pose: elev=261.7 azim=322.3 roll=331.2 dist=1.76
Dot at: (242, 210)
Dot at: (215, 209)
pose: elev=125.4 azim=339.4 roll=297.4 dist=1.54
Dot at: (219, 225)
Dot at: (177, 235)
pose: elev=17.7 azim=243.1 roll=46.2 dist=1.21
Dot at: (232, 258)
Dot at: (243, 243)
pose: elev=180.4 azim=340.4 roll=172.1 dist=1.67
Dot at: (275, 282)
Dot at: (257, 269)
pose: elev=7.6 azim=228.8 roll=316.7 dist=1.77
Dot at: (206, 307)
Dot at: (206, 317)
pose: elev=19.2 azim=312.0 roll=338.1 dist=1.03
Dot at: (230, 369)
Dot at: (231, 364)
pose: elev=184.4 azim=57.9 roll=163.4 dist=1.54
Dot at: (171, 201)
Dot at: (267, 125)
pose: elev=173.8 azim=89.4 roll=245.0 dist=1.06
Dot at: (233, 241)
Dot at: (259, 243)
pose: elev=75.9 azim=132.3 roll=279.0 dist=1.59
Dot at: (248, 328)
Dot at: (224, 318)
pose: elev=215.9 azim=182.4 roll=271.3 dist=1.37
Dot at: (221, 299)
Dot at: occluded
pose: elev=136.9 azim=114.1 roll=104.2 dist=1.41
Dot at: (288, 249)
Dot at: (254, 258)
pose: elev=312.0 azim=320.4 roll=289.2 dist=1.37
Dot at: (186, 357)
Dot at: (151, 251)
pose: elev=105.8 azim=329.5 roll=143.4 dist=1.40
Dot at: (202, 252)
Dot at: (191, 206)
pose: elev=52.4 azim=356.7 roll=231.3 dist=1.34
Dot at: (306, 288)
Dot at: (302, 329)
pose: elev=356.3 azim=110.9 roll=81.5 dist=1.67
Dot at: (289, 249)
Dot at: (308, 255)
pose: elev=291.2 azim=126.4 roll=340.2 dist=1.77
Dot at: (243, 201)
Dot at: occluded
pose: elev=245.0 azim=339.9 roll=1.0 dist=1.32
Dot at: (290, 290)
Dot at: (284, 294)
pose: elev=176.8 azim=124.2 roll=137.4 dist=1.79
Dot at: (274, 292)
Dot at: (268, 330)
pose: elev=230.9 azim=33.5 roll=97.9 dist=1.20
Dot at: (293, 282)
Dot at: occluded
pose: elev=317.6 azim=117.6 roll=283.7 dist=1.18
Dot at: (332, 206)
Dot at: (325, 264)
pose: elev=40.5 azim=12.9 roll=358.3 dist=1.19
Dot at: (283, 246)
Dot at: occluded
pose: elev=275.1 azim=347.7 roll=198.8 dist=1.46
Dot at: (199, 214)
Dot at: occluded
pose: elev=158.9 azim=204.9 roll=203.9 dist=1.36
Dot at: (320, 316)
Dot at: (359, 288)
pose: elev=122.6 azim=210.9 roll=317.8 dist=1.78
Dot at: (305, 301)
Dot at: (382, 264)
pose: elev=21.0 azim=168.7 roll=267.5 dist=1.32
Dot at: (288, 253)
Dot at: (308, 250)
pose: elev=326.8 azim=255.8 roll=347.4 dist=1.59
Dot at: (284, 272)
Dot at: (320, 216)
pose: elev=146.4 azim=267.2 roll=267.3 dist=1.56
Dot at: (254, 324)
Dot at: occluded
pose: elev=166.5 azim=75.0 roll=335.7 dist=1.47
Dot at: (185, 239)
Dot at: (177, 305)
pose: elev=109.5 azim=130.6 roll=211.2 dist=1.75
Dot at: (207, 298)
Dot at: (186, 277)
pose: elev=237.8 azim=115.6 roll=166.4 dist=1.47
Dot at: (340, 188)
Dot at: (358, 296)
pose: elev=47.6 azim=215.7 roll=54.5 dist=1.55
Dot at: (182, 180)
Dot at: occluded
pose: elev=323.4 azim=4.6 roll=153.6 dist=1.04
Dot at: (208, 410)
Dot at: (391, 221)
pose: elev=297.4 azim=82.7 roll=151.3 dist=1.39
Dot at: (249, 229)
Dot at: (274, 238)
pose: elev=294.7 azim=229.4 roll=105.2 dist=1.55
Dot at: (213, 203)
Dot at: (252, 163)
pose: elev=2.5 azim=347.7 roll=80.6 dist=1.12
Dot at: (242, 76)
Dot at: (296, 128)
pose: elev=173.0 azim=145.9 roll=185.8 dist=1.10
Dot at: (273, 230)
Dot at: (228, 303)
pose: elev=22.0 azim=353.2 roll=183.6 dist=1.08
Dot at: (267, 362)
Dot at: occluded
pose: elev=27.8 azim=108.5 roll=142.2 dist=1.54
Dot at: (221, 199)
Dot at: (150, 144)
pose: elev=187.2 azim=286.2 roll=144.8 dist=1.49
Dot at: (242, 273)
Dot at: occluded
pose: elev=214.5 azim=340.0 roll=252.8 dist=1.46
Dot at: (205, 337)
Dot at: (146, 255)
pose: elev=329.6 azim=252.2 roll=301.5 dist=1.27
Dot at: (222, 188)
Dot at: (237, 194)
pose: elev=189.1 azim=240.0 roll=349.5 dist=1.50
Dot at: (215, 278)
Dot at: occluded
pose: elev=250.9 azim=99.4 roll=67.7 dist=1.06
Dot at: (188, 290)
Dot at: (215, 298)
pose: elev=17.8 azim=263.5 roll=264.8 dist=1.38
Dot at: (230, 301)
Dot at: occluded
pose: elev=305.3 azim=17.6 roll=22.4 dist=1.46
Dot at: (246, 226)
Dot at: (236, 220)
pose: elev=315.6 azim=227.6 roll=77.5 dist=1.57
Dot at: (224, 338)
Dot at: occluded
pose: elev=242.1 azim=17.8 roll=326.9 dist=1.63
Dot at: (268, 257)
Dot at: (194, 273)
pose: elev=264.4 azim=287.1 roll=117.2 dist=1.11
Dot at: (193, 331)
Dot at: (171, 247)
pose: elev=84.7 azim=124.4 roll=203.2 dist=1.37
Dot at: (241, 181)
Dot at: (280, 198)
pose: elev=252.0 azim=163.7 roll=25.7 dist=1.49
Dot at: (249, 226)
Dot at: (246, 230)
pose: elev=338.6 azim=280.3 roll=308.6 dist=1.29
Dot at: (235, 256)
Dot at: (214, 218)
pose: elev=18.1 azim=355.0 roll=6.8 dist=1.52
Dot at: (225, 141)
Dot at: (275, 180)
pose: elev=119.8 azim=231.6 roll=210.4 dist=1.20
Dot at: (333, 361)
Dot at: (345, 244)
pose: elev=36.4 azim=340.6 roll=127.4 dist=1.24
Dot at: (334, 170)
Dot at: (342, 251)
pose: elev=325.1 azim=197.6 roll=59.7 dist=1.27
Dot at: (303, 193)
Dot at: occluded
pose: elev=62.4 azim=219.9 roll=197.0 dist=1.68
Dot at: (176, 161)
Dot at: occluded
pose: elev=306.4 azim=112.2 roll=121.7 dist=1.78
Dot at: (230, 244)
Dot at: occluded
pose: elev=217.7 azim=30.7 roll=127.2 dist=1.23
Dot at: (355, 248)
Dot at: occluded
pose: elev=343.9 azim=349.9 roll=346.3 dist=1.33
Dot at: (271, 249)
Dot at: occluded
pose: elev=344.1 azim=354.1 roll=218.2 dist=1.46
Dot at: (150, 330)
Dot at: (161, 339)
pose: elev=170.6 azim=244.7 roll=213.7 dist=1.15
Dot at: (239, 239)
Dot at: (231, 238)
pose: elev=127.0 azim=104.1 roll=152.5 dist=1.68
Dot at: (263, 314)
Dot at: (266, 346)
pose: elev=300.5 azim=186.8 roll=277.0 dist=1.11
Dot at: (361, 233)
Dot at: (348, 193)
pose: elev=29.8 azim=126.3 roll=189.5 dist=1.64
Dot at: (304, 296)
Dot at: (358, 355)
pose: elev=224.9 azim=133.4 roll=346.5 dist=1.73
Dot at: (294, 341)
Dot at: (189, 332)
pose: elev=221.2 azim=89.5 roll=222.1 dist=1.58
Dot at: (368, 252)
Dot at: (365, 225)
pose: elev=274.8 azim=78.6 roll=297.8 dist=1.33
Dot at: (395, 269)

Written exercise
Rewrite the stretch of the data from the start through the line containing "Dot at: (302, 329)", changing "dist" to "distance" and leaving everything else the same.

Response below
pose: elev=261.7 azim=322.3 roll=331.2 distance=1.76
Dot at: (242, 210)
Dot at: (215, 209)
pose: elev=125.4 azim=339.4 roll=297.4 distance=1.54
Dot at: (219, 225)
Dot at: (177, 235)
pose: elev=17.7 azim=243.1 roll=46.2 distance=1.21
Dot at: (232, 258)
Dot at: (243, 243)
pose: elev=180.4 azim=340.4 roll=172.1 distance=1.67
Dot at: (275, 282)
Dot at: (257, 269)
pose: elev=7.6 azim=228.8 roll=316.7 distance=1.77
Dot at: (206, 307)
Dot at: (206, 317)
pose: elev=19.2 azim=312.0 roll=338.1 distance=1.03
Dot at: (230, 369)
Dot at: (231, 364)
pose: elev=184.4 azim=57.9 roll=163.4 distance=1.54
Dot at: (171, 201)
Dot at: (267, 125)
pose: elev=173.8 azim=89.4 roll=245.0 distance=1.06
Dot at: (233, 241)
Dot at: (259, 243)
pose: elev=75.9 azim=132.3 roll=279.0 distance=1.59
Dot at: (248, 328)
Dot at: (224, 318)
pose: elev=215.9 azim=182.4 roll=271.3 distance=1.37
Dot at: (221, 299)
Dot at: occluded
pose: elev=136.9 azim=114.1 roll=104.2 distance=1.41
Dot at: (288, 249)
Dot at: (254, 258)
pose: elev=312.0 azim=320.4 roll=289.2 distance=1.37
Dot at: (186, 357)
Dot at: (151, 251)
pose: elev=105.8 azim=329.5 roll=143.4 distance=1.40
Dot at: (202, 252)
Dot at: (191, 206)
pose: elev=52.4 azim=356.7 roll=231.3 distance=1.34
Dot at: (306, 288)
Dot at: (302, 329)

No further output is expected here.